### Exercise brief
Output every line of text from the items below as a Markdown table with the columns "No." and "Line," numbering the rows in order and leaving out blank lines and the pictures.
*** Data provided
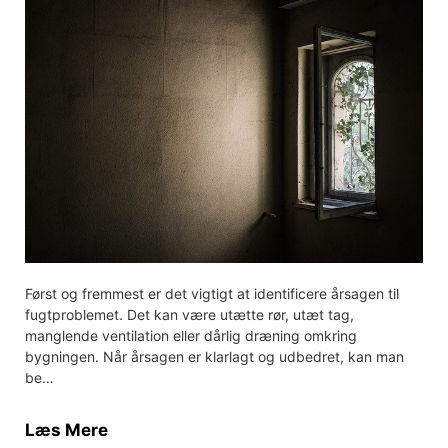
Først og fremmest er det vigtigt at identificere årsagen til
fugtproblemet. Det kan være utætte rør, utæt tag,
manglende ventilation eller dårlig dræning omkring
bygningen. Når årsagen er klarlagt og udbedret, kan man
be…
Læs Mere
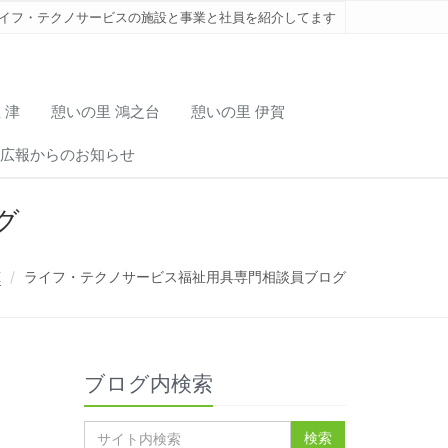
イフ・テクノサービスの施設と事業と社員を紹介してます
 津
憩いの里 鴻之台
憩いの里 伊賀
広報からのお知らせ
グ
E
ライフ・テクノサービス福祉用具専門相談員ブログ
ブログ内検索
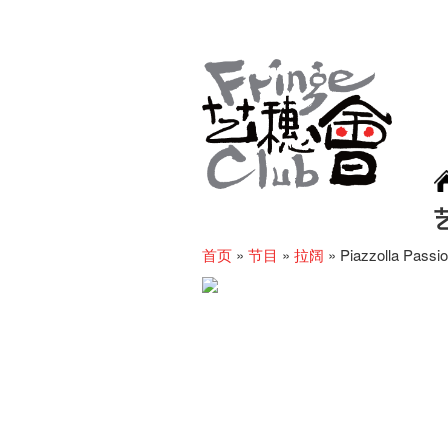
首页
»
节目
»
拉阔
»
Piazzolla Passio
******
### Written response
| No. | Line |
|---|---|
| 1 | Først og fremmest er det vigtigt at identificere årsagen til |
| 2 | fugtproblemet. Det kan være utætte rør, utæt tag, |
| 3 | manglende ventilation eller dårlig dræning omkring |
| 4 | bygningen. Når årsagen er klarlagt og udbedret, kan man |
| 5 | be… |
| 6 | Læs Mere |
| 7 | イフ・テクノサービスの施設と事業と社員を紹介してます |
| 8 |  津 |
| 9 | 憩いの里 鴻之台 |
| 10 | 憩いの里 伊賀 |
| 11 | 広報からのお知らせ |
| 12 | グ |
| 13 | E |
| 14 | ライフ・テクノサービス福祉用具専門相談員ブログ |
| 15 | ブログ内検索 |
| 16 | 首页 |
| 17 | » |
| 18 | 节目 |
| 19 | » |
| 20 | 拉阔 |
| 21 | » |
| 22 | Piazzolla Passio |